▶ _INFORMATION GIVEN_
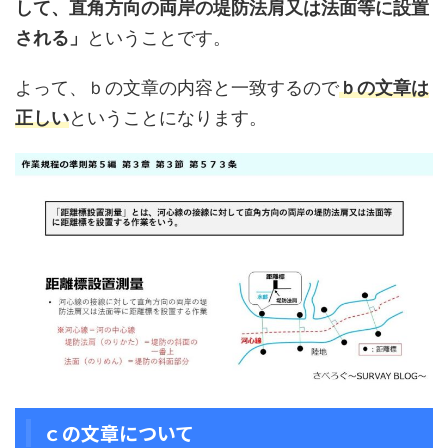
して、直角方向の両岸の堤防法肩又は法面等に設置
される」
ということです。
よって、ｂの文章の内容と一致するので
ｂの文章
は
正しい
ということになります。
ｃの文章について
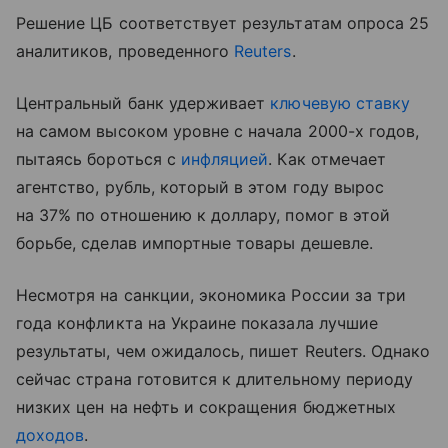
Решение ЦБ соответствует результатам опроса 25
аналитиков, проведенного
Reuters
.
Центральный банк удерживает
ключевую ставку
на самом высоком уровне с начала 2000-х годов,
пытаясь бороться с
инфляцией
. Как отмечает
агентство, рубль, который в этом году вырос
на 37% по отношению к доллару, помог в этой
борьбе, сделав импортные товары дешевле.
Несмотря на санкции, экономика России за три
года конфликта на Украине показала лучшие
результаты, чем ожидалось, пишет Reuters. Однако
сейчас страна готовится к длительному периоду
низких цен на нефть и сокращения бюджетных
доходов
.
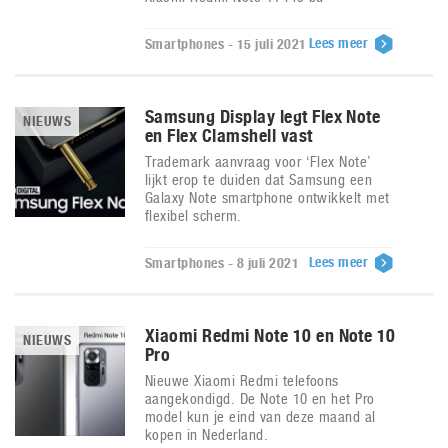
Lees meer
Smartphones - 15 juli 2021
Samsung Display legt Flex Note
NIEUWS
en Flex Clamshell vast
Trademark aanvraag voor ‘Flex Note’
lijkt erop te duiden dat Samsung een
Galaxy Note smartphone ontwikkelt met
flexibel scherm.
Lees meer
Smartphones - 8 juli 2021
Xiaomi Redmi Note 10 en Note 10
NIEUWS
Pro
Nieuwe Xiaomi Redmi telefoons
aangekondigd. De Note 10 en het Pro
model kun je eind van deze maand al
kopen in Nederland.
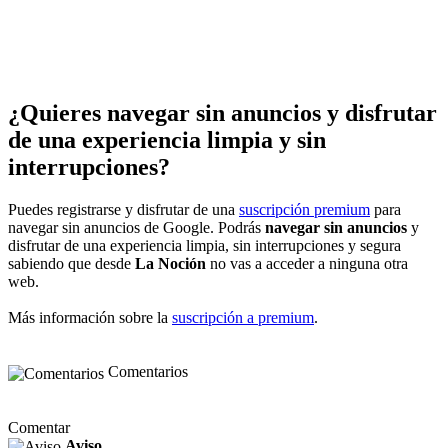
¿Quieres navegar sin anuncios y disfrutar
de una experiencia limpia y sin
interrupciones?
Puedes registrarse y disfrutar de una
suscripción premium
para
navegar sin anuncios de Google. Podrás
navegar sin anuncios
y
disfrutar de una experiencia limpia, sin interrupciones y segura
sabiendo que desde
La Noción
no vas a acceder a ninguna otra
web.
Más información sobre la
suscripción a premium
.
Comentarios
Comentar
Aviso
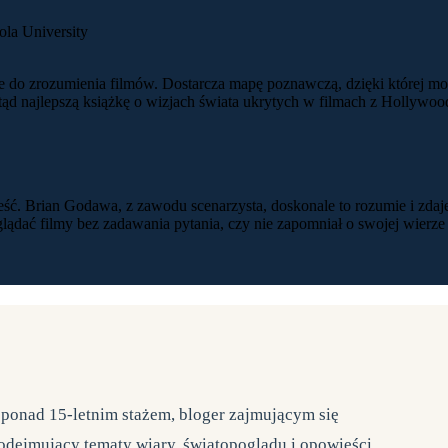
la University
o zrozumienia filmów. Dostarcza mapę poznawczą, dzięki której można
ąd najlepszą książkę o wizjach świata ukrytych w filmach z Hollywood
ć. Brian Godawa, z zawodu scenarzysta, doskonale to rozumie i zdaje 
lądać filmy bez zadawania pytania, czy nie zapomniał o swojej wierze
ponad 15-letnim stażem, bloger zajmującym się
dejmujący tematy wiary, światopoglądu i opowieści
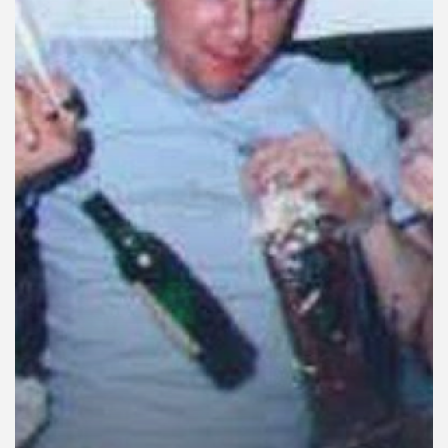
คุณ
เพลง
บทความ
ข่าว
และ
กิจกรรม
เกี่ยว
กับ
เรา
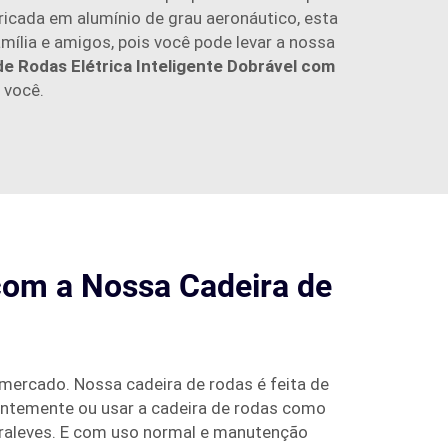
bricada em alumínio de grau aeronáutico, esta
amília e amigos, pois você pode levar a nossa
de Rodas Elétrica Inteligente Dobrável com
 você.
com a Nossa Cadeira de
 mercado. Nossa cadeira de rodas é feita de
tantemente ou usar a cadeira de rodas como
ltraleves. E com uso normal e manutenção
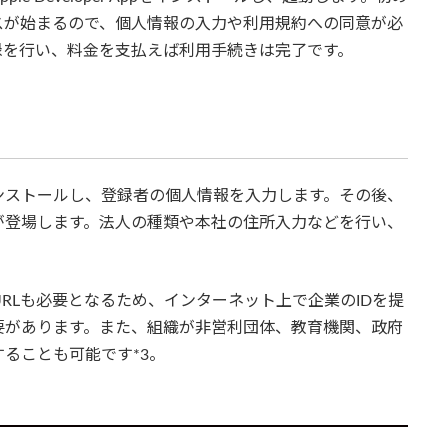
スが始まるので、個人情報の入力や利用規約への同意が必
録を行い、料金を支払えば利用手続きは完了です。
ンストールし、登録者の個人情報を入力します。その後、
が登場します。法人の種類や本社の住所入力などを行い、
RLも必要となるため、インターネット上で企業のIDを提
要があります。また、組織が非営利団体、教育機関、政府
ることも可能です*3。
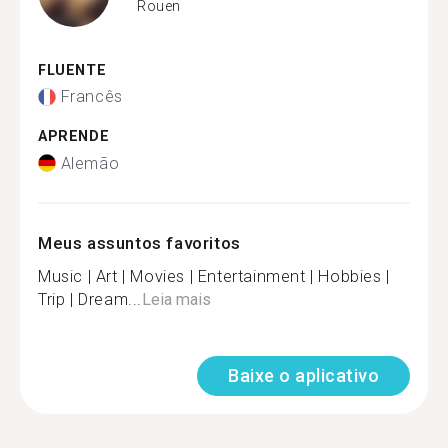
Rouen
FLUENTE
Francês
APRENDE
Alemão
Meus assuntos favoritos
Music | Art | Movies | Entertainment | Hobbies |
Trip | Dream...
Leia mais
Baixe o aplicativo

▶ _AIM OF THE TASK_
Copy out every line of the records above that contains the word "navegar".

▶ _TASK ANSWER_
¿Quieres navegar sin anuncios y disfrutar
navegar sin anuncios de Google. Podrás
navegar sin anuncios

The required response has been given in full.